Data Process

This guide is for developers to help you quickly integrate with the EO Platform's data processing module. From frontend interaction and backend scheduling to result retrieval, this document provides a complete technical workflow, code examples, and debugging advice.

1. Prerequisites

Before starting the integration, please ensure the following environment is ready:

Account Permissions: You need access and write permissions for the "Data Processing" module.
Input Data: Data must be uploaded in the "Data Storage" module, preferably in GeoTIFF format (single-band or multi-band).
Running Services:
- data_management_service (Java service) is deployed and connected to PostgreSQL.
- data_process_service (Python service) is running correctly, connected to PostgreSQL, and can access the shared file system.
- gis_service: Running correctly.
Shared Storage: The frontend, backend, and Python services share object storage, ensuring read and write permissions.

2. Feature Overview

The data processing module provides several remote sensing image processing capabilities that can lay the foundation for subsequent analysis:

Processing Type	Function Description	Common Scenarios
Band Merging	Combines multiple single-band images into one multi-band image	Creating RGB, false-color images, enhancing feature recognition
Imagery Mosaicking	Seamlessly stitches multiple images	Creating maps covering large areas in batches
Imagery Fusion	Fuses panchromatic and multispectral imagery to improve resolution	High-resolution remote sensing image generation
Cloud Removal	Automatically identifies and removes clouds	Improving image quality for subsequent classification and monitoring
NDVI	Normalized Difference Vegetation Index, measures vegetation cover and health	Agricultural monitoring, ecological assessment
EVI	Enhanced Vegetation Index, improves on shadow and soil background effects	Monitoring dense vegetation areas
NDWI	Normalized Difference Water Index, enhances the contrast between water and land	Water body extraction, flood monitoring
NDBI	Normalized Difference Built-up Index, highlights urban built-up areas	Urban expansion, land use classification
BAI	Burned Area Index, identifies post-fire areas	Fire monitoring, disaster assessment

⚠️ If you need to extend to a new processing type, please register the task type in data_process_service and synchronize it in the task type enum of data_management_service.

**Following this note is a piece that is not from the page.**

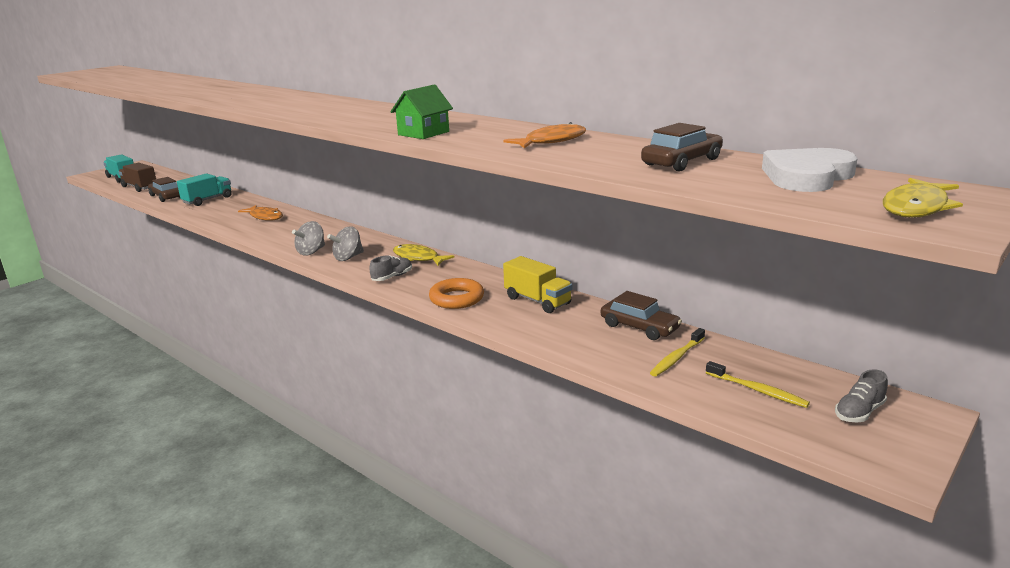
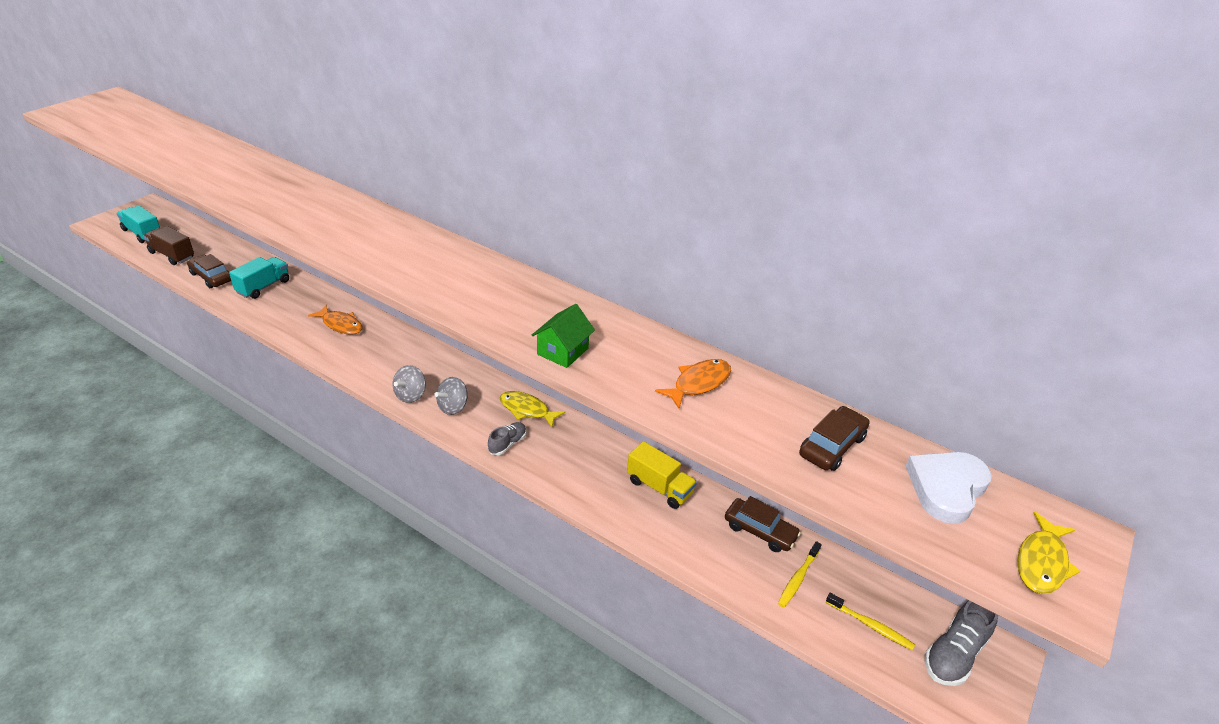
camera: 10 degrees left, 15 degrees up
(456, 298) = (580, 482): orange ring -> none
(859, 412) = (954, 654): grey shoe -> grey shoe, size x1.64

2.1 Task Type Enum (TaskType)

Enum Name	Value	Description	Typical Input	Typical Output
`FUSION`	1	Imagery fusion (Pan-sharpen, etc.)	Panchromatic + Multispectral	High-resolution multi-band image
`MOSAIC`	2	Imagery mosaicking	Multiple images with the same CRS	Large-scene stitched image
`Cloud_Remove`	4	Cloud removal	Cloudy image, cloud mask, cloud-free image	Cloud-free image
`BAND_MERGED`	6	Merge bands	Multiple single bands	Multi-band image
`NDVI`	7	Index calculation NDVI	NIR + Red	Single-band index image
`EVI`	8	Index calculation EVI	NIR + Red + Blue	Single-band index image
`NDWI`	9	Index calculation NDWI	Green + NIR	Single-band index image
`NDBI`	10	Index calculation NDBI	SWIR + NIR/Red	Single-band index image
`BAI`	11	Index calculation BAI	Red + NIR	Single-band index image

The frontend Processing Type field must be consistent with the enum above, otherwise the Worker will refuse to execute.

3. System Architecture and Flow

Data Process Sequence Diagram Placeholder

The data processing module uses an asynchronous queue architecture, implementing a "frontend submits task → backend polls for processing → frontend queries" model:

Frontend: Users create tasks and view progress in the UI.
data_management_service (Java): Handles API requests, writing/reading tasks to/from the database.
PostgreSQL: Stores task records, acting as a message queue.
data_process_service (Python): Polls the database and executes the actual data processing logic.
GIS Service: Tiles and publishes the processed imagery.

4. Core Development Workflow

4.1 Create Processing Task (Triggered by Frontend)

The user clicks Add Task to open the task creation dialog.
Select the processing type, input data, output path, and filename.
After submission, the frontend calls the Create Processing Task API to get a task ID.

4.2 Task Scheduling (data_management_service (Java)/data_process_service(Python))

data_management_service writes the task to PostgreSQL with the status set to NOT_STARTED.
data_process_service polls every 60 seconds:
- Uses SELECT ... FOR UPDATE to lock the earliest pending task.
- Updates status to DOWNLOADING and downloads the imagery.
- Sets status to DOWNLOADED after download is complete.
- Updates status to PROCESSING and executes the specific algorithm.
- Sets status to PROCESSING_COMPLETED after the algorithm finishes.
- If a publishing step is included, it enters PUBLISHING, and is set to PUBLISH_COMPLETED upon completion.
- In case of exceptions: DOWNLOAD_FAILED for download failure; PROCESSING_FAILED for processing failure; PUBLISH_FAILED for publishing failure, all with an errorMessage recorded.

4.3 Progress Update

The status is refreshed every time the frontend reloads the current list page by calling the Query Task List API.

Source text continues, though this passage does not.